→ Exercise instructions:
Could you return each entry below exactly as written, minus any pictures?

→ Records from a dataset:

▬▬▬

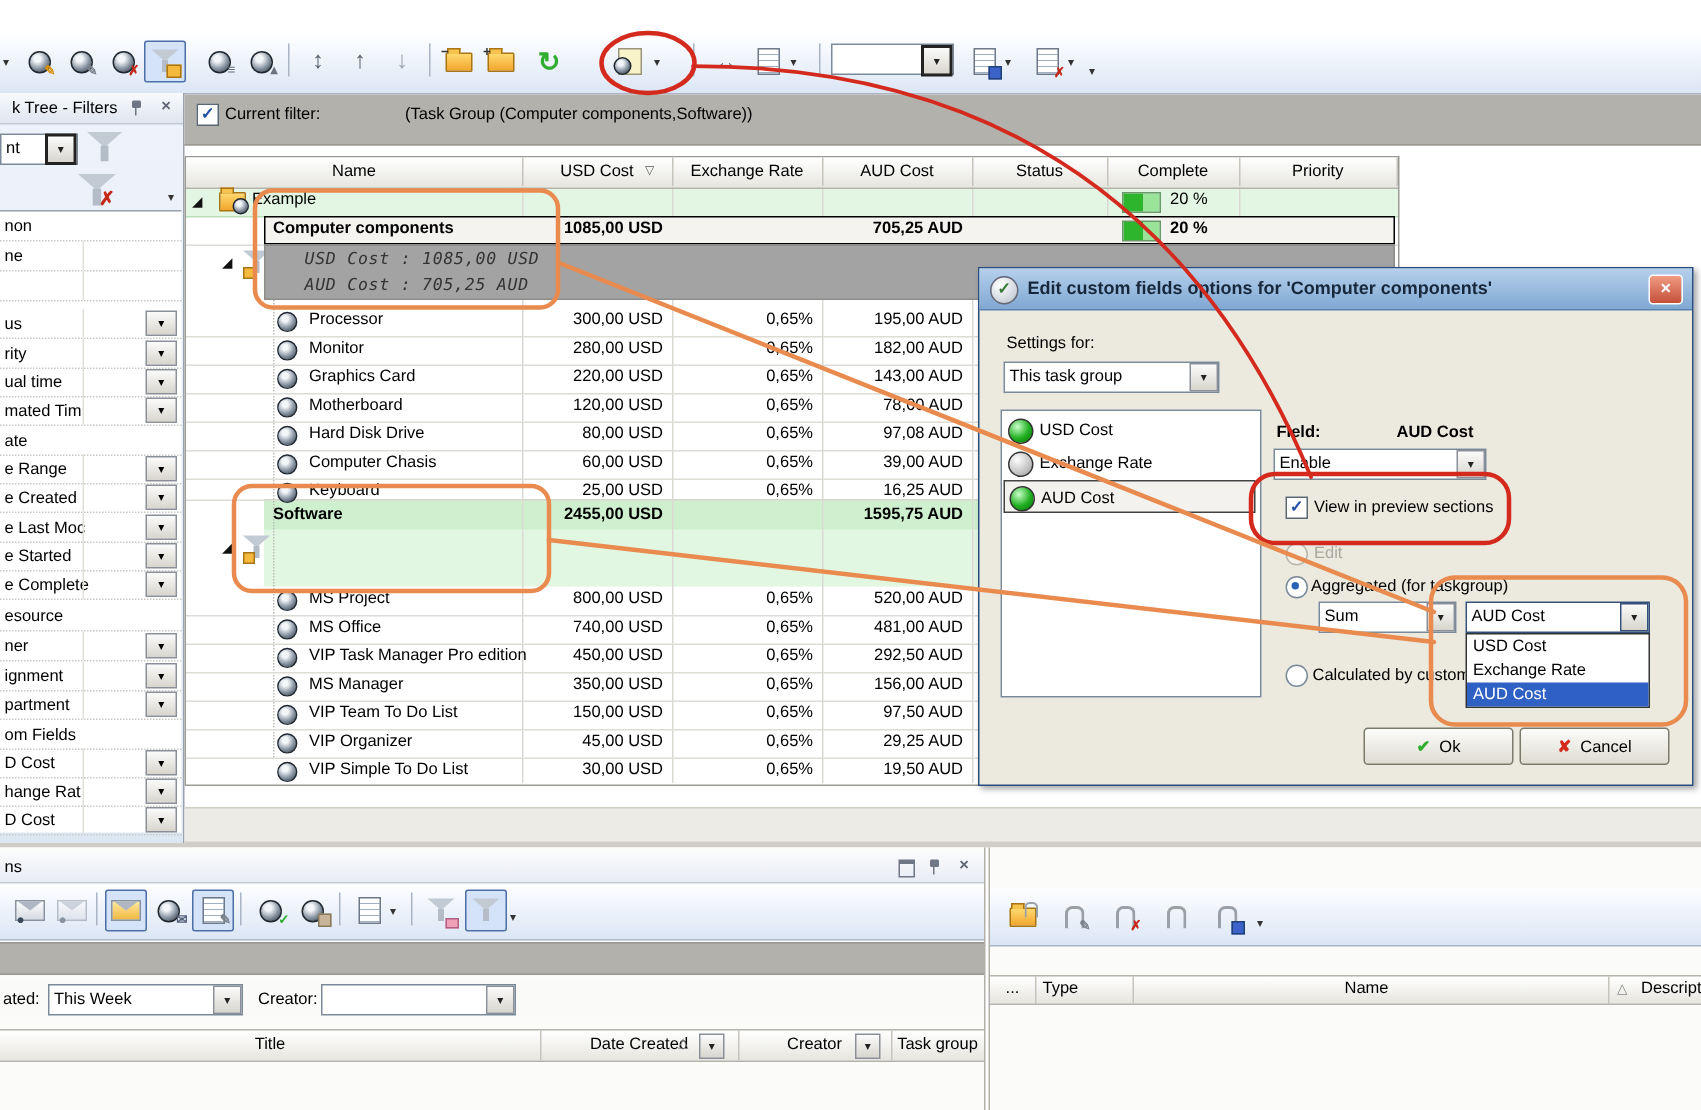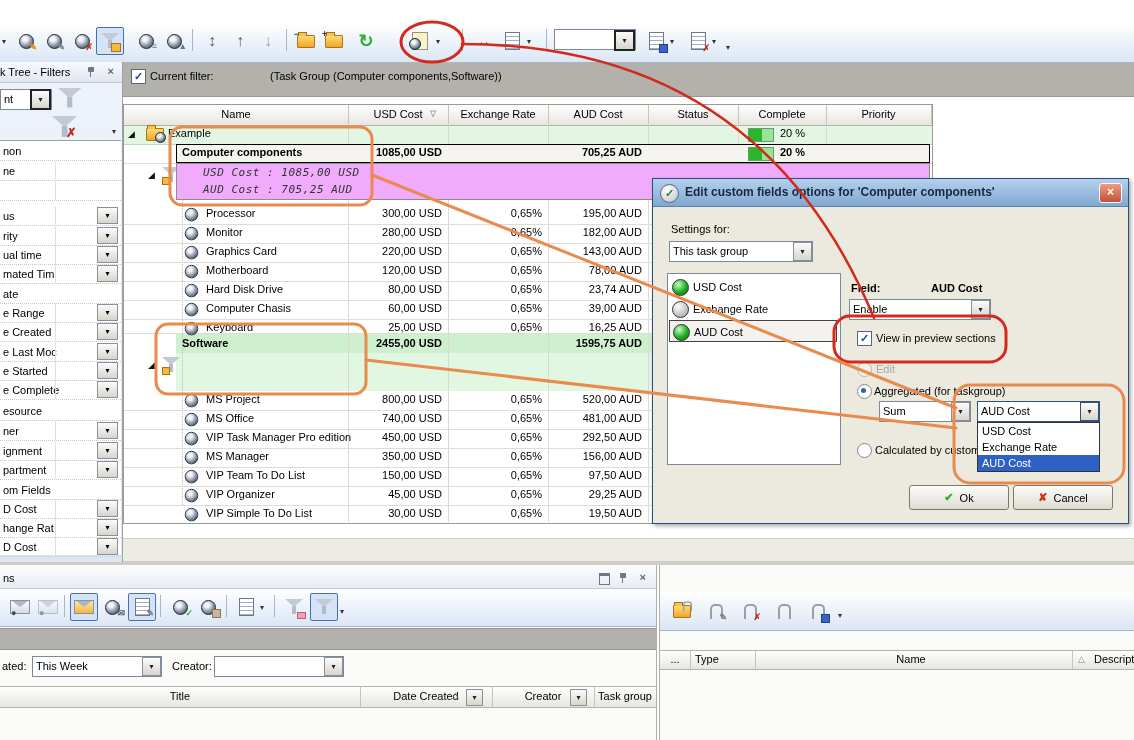--- a/index.html
+++ b/index.html
@@ -41,21 +41,21 @@
   .badge{position:absolute;font-size:9px;line-height:1;font-weight:bold}
   .arrowch{font-size:16px;font-weight:bold;color:#5a6470}
   .pin{position:relative;width:10px;height:12px;display:inline-block}
   .pin::before{content:"";position:absolute;left:2px;top:1px;width:6px;height:5px;background:#6f7685;border-radius:1px}
   .pin::after{content:"";position:absolute;left:4px;top:6px;width:1px;height:5px;background:#6f7685}
   .wrest{display:inline-block;width:9px;height:8px;border:1px solid #6f7685;border-top:3px solid #6f7685}
   .xch{font-size:11px;color:#5f6673;font-weight:bold;line-height:1}
   
   .sidebar{left:0;top:62px;width:122px;height:500px;background:linear-gradient(#eef3fb,#dde6f3);border-right:1px solid #9aa2ad}
   .sbhead{position:absolute;left:0;top:0;width:122px;height:21px;background:linear-gradient(#f8fafd,#dfe6f0);
-          border-bottom:1px solid #c2cad6;line-height:21px;padding-left:0;box-sizing:border-box;white-space:nowrap}
+          border-bottom:1px solid #c2cad6;line-height:21px;padding-left:8px;box-sizing:border-box;white-space:nowrap}
   .sblist{position:absolute;left:0;top:78px;width:121px;height:414px;background:#fff;border-top:1px solid #98a0ac}
   .sbitem{position:absolute;left:0;width:121px;height:19px;border-bottom:1px dotted #c9c9c4;line-height:18px}
   .sbitem .lb{position:absolute;left:3px;top:1px;white-space:nowrap}
   .sbitem.b .lb{font-weight:normal}
   .sbitem .vl{position:absolute;left:55px;top:0;bottom:0;border-left:1px solid #e0e0da}
   .sbdd{position:absolute;right:3px;top:1px;width:19px;height:15px;background:linear-gradient(#fbfbfb,#d7d5cd);
         border:1px solid #8a8f98;display:flex;align-items:center;justify-content:center;font-size:8px}
   
   .filterbar{left:123px;top:63px;width:1011px;height:33px;background:#b3b1ac;border-bottom:1px solid #98968f}
   .chk{position:absolute;width:13px;height:13px;background:#fff;border:1px solid #5a6673;display:flex;align-items:center;justify-content:center;
@@ -357,21 +357,21 @@
       <div class="selbox"></div>
       <span class="gname">Computer components</span>
       <span class="v c1">1085,00 USD</span>
       <span class="v c3">705,25 AUD</span>
       <span class="pbar"></span>
       <span class="ptxt" style="font-weight:bold">20 %</span>
     </div>
 
     <span class="exparrow" style="left:24px;top:66px">◢</span>
     <span class="abs" style="left:38px;top:62px"><span class="fun"></span><span class="badge" style="left:0;bottom:0;width:6px;height:6px;background:#f5b93e;border:1px solid #a87414"></span></span>
-    <div class="pv" style="top:58px;background:#f0abfc">
+    <div class="pv" style="top:58px;background:#a3a3a3">
       <span class="pvline" style="top:2px">USD Cost : 1085,00 USD</span>
       <span class="pvline" style="top:19px">AUD Cost : 705,25 AUD</span>
     </div>
 
     <div class="trow" style="top:100px">
         <span class="ticon"><span class="sph"></span></span>
         <span class="tname">Processor</span>
         <span class="v c1">300,00 USD</span>
         <span class="v c2">0,65%</span>
         <span class="v c3">195,00 AUD</span>
@@ -395,21 +395,21 @@
         <span class="tname">Motherboard</span>
         <span class="v c1">120,00 USD</span>
         <span class="v c2">0,65%</span>
         <span class="v c3">78,00 AUD</span>
       </div>
     <div class="trow" style="top:176px">
         <span class="ticon"><span class="sph"></span></span>
         <span class="tname">Hard Disk Drive</span>
         <span class="v c1">80,00 USD</span>
         <span class="v c2">0,65%</span>
-        <span class="v c3">23,74 AUD</span>
+        <span class="v c3">97,08 AUD</span>
       </div>
     <div class="trow" style="top:195px">
         <span class="ticon"><span class="sph"></span></span>
         <span class="tname">Computer Chasis</span>
         <span class="v c1">60,00 USD</span>
         <span class="v c2">0,65%</span>
         <span class="v c3">39,00 AUD</span>
       </div>
     <div class="trow" style="top:214px;height:14px">
         <span class="ticon"><span class="sph"></span></span>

▬▬▬

→ Response for this exercise:
--- a/index.html
+++ b/index.html
@@ -41,21 +41,21 @@
   .badge{position:absolute;font-size:9px;line-height:1;font-weight:bold}
   .arrowch{font-size:16px;font-weight:bold;color:#5a6470}
   .pin{position:relative;width:10px;height:12px;display:inline-block}
   .pin::before{content:"";position:absolute;left:2px;top:1px;width:6px;height:5px;background:#6f7685;border-radius:1px}
   .pin::after{content:"";position:absolute;left:4px;top:6px;width:1px;height:5px;background:#6f7685}
   .wrest{display:inline-block;width:9px;height:8px;border:1px solid #6f7685;border-top:3px solid #6f7685}
   .xch{font-size:11px;color:#5f6673;font-weight:bold;line-height:1}
   
   .sidebar{left:0;top:62px;width:122px;height:500px;background:linear-gradient(#eef3fb,#dde6f3);border-right:1px solid #9aa2ad}
   .sbhead{position:absolute;left:0;top:0;width:122px;height:21px;background:linear-gradient(#f8fafd,#dfe6f0);
-          border-bottom:1px solid #c2cad6;line-height:21px;padding-left:0;box-sizing:border-box;white-space:nowrap}
+          border-bottom:1px solid #c2cad6;line-height:21px;padding-left:8px;box-sizing:border-box;white-space:nowrap}
   .sblist{position:absolute;left:0;top:78px;width:121px;height:414px;background:#fff;border-top:1px solid #98a0ac}
   .sbitem{position:absolute;left:0;width:121px;height:19px;border-bottom:1px dotted #c9c9c4;line-height:18px}
   .sbitem .lb{position:absolute;left:3px;top:1px;white-space:nowrap}
   .sbitem.b .lb{font-weight:normal}
   .sbitem .vl{position:absolute;left:55px;top:0;bottom:0;border-left:1px solid #e0e0da}
   .sbdd{position:absolute;right:3px;top:1px;width:19px;height:15px;background:linear-gradient(#fbfbfb,#d7d5cd);
         border:1px solid #8a8f98;display:flex;align-items:center;justify-content:center;font-size:8px}
   
   .filterbar{left:123px;top:63px;width:1011px;height:33px;background:#b3b1ac;border-bottom:1px solid #98968f}
   .chk{position:absolute;width:13px;height:13px;background:#fff;border:1px solid #5a6673;display:flex;align-items:center;justify-content:center;
@@ -357,21 +357,21 @@
       <div class="selbox"></div>
       <span class="gname">Computer components</span>
       <span class="v c1">1085,00 USD</span>
       <span class="v c3">705,25 AUD</span>
       <span class="pbar"></span>
       <span class="ptxt" style="font-weight:bold">20 %</span>
     </div>
 
     <span class="exparrow" style="left:24px;top:66px">◢</span>
     <span class="abs" style="left:38px;top:62px"><span class="fun"></span><span class="badge" style="left:0;bottom:0;width:6px;height:6px;background:#f5b93e;border:1px solid #a87414"></span></span>
-    <div class="pv" style="top:58px;background:#f0abfc">
+    <div class="pv" style="top:58px;background:#a3a3a3">
       <span class="pvline" style="top:2px">USD Cost : 1085,00 USD</span>
       <span class="pvline" style="top:19px">AUD Cost : 705,25 AUD</span>
     </div>
 
     <div class="trow" style="top:100px">
         <span class="ticon"><span class="sph"></span></span>
         <span class="tname">Processor</span>
         <span class="v c1">300,00 USD</span>
         <span class="v c2">0,65%</span>
         <span class="v c3">195,00 AUD</span>
@@ -395,21 +395,21 @@
         <span class="tname">Motherboard</span>
         <span class="v c1">120,00 USD</span>
         <span class="v c2">0,65%</span>
         <span class="v c3">78,00 AUD</span>
       </div>
     <div class="trow" style="top:176px">
         <span class="ticon"><span class="sph"></span></span>
         <span class="tname">Hard Disk Drive</span>
         <span class="v c1">80,00 USD</span>
         <span class="v c2">0,65%</span>
-        <span class="v c3">23,74 AUD</span>
+        <span class="v c3">97,08 AUD</span>
       </div>
     <div class="trow" style="top:195px">
         <span class="ticon"><span class="sph"></span></span>
         <span class="tname">Computer Chasis</span>
         <span class="v c1">60,00 USD</span>
         <span class="v c2">0,65%</span>
         <span class="v c3">39,00 AUD</span>
       </div>
     <div class="trow" style="top:214px;height:14px">
         <span class="ticon"><span class="sph"></span></span>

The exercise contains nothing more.